Document:
-- begin --

A Look at Recycling Aluminum Facts and Carbon Footprint.
One of the confusing things about recycling aluminum facts is knowing what type of units are being discussed, and being able to convert to a standard unit.
In looking at aluminum recycling, as with all recycling, one of the common factors that crops up is the carbon footprint. The US EPA has a report called Solid Waste Management and Greenhouse Gases.
In Chapter 2, they talk about the Greenhouse Gas (GHG)emmissions in terms of Metric Tons Carbon Equivilent per ton of product.(MTCE)
Say what? Care to explain?
Since EPA works with metric tons and kg and I think in pounds and ounces, I needed to do some conversions. One of the best converters I've found is onlineconversions.com, which allows you to convert almost anything into anything.
For starters, few people express their carbon footprint in carbon rather than carbon dioxide(CO2). You can always convert carbon to CO2 by multiplying by a factor of 3.703 (1000 carbon equals 3703 of CO2). Or you can convert CO2 to carbon by multiplying with a factor 0.27 (1000 CO2 equals 270 carbon).
Now lets start looking at recycling some aluminum.
One recycling fact that I didn't know is that making a new aluminum can from recycled cans takes 95% less energy than making the same can from virgin ore.
Another recycling fact is that in 1972, one pound of aluminum cans was equivalent to about 22 empty cans. Due to advanced technology using less material and increasing the durability of aluminum cans, in 2002, one pound of aluminum cans is equivalent to about 34 empty cans.
With those thoughts in mind, let's look at what happens with a can of Monster Energy drink. I buy the 16 ounce size, which weighs 0.5 ounces when it's empty.

-- end --

Dataset section:
-- begin --

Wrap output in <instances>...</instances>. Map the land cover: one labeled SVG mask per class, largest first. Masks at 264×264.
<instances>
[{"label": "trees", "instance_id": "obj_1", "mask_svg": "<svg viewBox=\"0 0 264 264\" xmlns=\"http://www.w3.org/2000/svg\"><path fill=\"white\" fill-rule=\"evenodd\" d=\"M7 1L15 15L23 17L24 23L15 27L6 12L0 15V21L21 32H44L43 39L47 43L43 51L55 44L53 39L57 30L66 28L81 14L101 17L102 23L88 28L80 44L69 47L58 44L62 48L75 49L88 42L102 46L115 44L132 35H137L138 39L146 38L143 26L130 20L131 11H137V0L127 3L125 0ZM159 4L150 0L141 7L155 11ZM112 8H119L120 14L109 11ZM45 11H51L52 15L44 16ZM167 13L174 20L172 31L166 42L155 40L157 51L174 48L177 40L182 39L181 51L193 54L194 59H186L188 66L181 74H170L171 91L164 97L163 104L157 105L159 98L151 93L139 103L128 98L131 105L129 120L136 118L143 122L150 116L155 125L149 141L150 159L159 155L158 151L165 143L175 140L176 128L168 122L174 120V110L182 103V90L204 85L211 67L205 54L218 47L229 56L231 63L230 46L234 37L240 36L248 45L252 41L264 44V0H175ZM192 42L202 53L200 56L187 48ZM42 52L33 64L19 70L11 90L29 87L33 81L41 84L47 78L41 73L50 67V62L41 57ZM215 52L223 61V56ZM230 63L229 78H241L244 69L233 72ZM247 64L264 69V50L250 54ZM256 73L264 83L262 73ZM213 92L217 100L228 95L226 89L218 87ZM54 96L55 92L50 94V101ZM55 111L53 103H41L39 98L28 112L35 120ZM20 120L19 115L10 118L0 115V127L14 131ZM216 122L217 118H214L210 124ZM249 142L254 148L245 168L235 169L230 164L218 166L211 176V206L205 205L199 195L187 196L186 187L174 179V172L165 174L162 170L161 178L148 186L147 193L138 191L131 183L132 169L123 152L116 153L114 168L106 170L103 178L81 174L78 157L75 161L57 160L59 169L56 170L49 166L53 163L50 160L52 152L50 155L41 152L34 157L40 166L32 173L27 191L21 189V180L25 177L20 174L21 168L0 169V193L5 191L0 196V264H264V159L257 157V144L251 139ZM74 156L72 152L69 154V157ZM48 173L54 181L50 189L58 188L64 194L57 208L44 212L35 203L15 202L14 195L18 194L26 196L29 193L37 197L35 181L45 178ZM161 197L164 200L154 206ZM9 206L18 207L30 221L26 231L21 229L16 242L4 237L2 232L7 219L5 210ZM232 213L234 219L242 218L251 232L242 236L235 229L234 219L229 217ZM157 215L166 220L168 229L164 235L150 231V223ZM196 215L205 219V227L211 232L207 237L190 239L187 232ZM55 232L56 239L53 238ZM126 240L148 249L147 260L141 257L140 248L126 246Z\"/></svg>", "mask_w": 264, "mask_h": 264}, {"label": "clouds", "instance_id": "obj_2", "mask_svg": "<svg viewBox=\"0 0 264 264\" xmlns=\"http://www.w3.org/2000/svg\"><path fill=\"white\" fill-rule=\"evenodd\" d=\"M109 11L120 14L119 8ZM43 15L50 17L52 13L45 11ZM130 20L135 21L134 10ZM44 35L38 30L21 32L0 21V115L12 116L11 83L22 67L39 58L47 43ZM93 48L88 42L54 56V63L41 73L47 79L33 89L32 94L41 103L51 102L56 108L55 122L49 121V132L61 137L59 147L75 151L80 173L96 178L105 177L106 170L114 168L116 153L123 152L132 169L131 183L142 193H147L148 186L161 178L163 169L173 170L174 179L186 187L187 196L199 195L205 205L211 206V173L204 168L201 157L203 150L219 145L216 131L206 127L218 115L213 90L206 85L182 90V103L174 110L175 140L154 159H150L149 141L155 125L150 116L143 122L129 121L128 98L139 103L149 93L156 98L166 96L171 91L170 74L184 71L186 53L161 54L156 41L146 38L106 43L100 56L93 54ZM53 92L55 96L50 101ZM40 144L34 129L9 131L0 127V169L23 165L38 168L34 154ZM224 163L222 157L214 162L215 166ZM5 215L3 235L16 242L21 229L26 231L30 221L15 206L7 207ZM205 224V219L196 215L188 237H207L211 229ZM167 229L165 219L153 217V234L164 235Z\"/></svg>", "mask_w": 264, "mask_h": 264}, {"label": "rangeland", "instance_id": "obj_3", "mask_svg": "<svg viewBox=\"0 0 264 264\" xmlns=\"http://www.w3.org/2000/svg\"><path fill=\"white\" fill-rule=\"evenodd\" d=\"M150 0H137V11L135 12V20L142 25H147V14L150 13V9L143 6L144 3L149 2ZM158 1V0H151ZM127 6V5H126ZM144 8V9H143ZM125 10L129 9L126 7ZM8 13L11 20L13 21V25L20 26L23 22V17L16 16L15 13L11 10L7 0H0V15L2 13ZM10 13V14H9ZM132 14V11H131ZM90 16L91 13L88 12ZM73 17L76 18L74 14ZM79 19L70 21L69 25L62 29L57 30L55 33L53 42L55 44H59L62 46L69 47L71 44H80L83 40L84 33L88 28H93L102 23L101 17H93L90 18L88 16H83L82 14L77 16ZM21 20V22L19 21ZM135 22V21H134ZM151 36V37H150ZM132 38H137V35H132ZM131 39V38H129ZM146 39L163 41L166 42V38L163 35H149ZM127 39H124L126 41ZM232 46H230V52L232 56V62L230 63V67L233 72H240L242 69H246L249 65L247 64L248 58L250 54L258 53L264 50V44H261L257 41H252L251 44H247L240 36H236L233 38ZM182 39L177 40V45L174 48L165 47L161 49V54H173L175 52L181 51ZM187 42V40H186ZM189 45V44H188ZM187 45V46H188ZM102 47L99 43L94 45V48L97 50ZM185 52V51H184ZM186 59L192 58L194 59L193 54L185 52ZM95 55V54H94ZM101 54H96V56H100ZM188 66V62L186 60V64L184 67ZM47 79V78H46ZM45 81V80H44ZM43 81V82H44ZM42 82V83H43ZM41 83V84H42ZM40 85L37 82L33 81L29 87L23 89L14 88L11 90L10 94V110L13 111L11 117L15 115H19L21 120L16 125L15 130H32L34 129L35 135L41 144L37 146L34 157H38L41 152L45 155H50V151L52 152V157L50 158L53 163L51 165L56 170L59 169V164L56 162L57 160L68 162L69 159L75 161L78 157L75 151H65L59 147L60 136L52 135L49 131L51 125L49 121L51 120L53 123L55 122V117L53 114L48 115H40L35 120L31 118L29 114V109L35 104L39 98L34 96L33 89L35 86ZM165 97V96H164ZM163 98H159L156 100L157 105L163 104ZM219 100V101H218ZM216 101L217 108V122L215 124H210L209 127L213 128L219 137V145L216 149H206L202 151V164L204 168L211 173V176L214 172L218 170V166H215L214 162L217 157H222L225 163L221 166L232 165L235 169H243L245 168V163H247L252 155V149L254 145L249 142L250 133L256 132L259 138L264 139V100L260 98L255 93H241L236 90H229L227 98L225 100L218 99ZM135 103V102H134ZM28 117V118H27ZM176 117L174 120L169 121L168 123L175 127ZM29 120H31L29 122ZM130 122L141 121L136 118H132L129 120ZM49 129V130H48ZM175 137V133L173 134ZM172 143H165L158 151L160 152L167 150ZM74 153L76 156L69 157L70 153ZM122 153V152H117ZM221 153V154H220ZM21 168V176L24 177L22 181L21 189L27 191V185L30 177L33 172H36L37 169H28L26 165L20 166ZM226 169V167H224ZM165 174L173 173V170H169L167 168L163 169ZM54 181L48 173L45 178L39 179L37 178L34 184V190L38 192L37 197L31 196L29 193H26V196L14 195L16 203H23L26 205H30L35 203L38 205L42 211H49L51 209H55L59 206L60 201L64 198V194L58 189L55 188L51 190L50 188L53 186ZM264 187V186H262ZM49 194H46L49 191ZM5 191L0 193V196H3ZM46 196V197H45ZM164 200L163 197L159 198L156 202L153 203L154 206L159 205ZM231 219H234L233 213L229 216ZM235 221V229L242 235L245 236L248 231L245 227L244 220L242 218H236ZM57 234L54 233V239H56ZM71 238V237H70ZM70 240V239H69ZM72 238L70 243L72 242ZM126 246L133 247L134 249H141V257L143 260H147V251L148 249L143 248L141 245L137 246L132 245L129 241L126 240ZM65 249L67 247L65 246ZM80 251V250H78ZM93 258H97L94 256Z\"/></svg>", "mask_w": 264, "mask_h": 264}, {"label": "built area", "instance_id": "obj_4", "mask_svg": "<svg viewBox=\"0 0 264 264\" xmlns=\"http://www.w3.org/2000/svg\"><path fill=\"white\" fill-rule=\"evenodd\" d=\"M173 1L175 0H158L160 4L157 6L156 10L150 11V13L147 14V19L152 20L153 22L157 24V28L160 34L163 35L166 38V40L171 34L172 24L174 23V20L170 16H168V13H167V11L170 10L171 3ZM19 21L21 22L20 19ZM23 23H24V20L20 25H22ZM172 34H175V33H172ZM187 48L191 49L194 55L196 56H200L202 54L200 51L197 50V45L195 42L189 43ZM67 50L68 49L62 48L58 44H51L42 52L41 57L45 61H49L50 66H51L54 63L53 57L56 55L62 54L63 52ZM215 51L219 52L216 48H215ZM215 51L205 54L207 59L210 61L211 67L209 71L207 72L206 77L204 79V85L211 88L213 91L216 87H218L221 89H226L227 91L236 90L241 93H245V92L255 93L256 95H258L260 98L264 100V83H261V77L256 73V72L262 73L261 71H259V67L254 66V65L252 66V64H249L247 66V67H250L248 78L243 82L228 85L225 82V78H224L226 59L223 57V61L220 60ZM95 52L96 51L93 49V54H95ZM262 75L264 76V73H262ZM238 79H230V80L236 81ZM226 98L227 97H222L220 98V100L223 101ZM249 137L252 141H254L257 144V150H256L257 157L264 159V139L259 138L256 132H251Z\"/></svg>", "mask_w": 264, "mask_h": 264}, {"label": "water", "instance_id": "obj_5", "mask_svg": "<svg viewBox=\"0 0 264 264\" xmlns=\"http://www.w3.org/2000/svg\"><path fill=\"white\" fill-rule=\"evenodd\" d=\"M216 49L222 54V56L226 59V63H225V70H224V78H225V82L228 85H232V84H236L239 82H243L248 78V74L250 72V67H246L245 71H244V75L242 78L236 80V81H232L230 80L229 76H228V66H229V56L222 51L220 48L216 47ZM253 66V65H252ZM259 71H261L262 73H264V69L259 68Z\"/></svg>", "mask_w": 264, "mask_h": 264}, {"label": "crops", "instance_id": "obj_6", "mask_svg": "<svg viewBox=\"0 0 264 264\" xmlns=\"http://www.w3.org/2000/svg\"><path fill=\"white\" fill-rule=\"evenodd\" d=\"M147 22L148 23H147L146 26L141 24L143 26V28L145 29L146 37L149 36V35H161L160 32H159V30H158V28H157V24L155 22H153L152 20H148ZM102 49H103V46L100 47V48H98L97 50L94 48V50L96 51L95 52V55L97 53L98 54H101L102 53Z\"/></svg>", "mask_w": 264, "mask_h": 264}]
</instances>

-- end --

The request:
Do these statements agree with the aluminum recycling article above? Answer yes or no for each, quoting the words from the article that decide it.
1. Making a new aluminum can from recycled cans takes 95% less energy than making it from virgin ore.
2. In 1972, one pound of aluminum cans was equivalent to about 34 empty cans.
3. The 16 ounce Monster Energy can weighs 0.5 ounces when empty.

Finished task:
1. Yes: "making a new aluminum can from recycled cans takes 95% less energy than making the same can from virgin ore"
2. No: "in 1972, one pound of aluminum cans was equivalent to about 22 empty cans"
3. Yes: "I buy the 16 ounce size, which weighs 0.5 ounces when it's empty"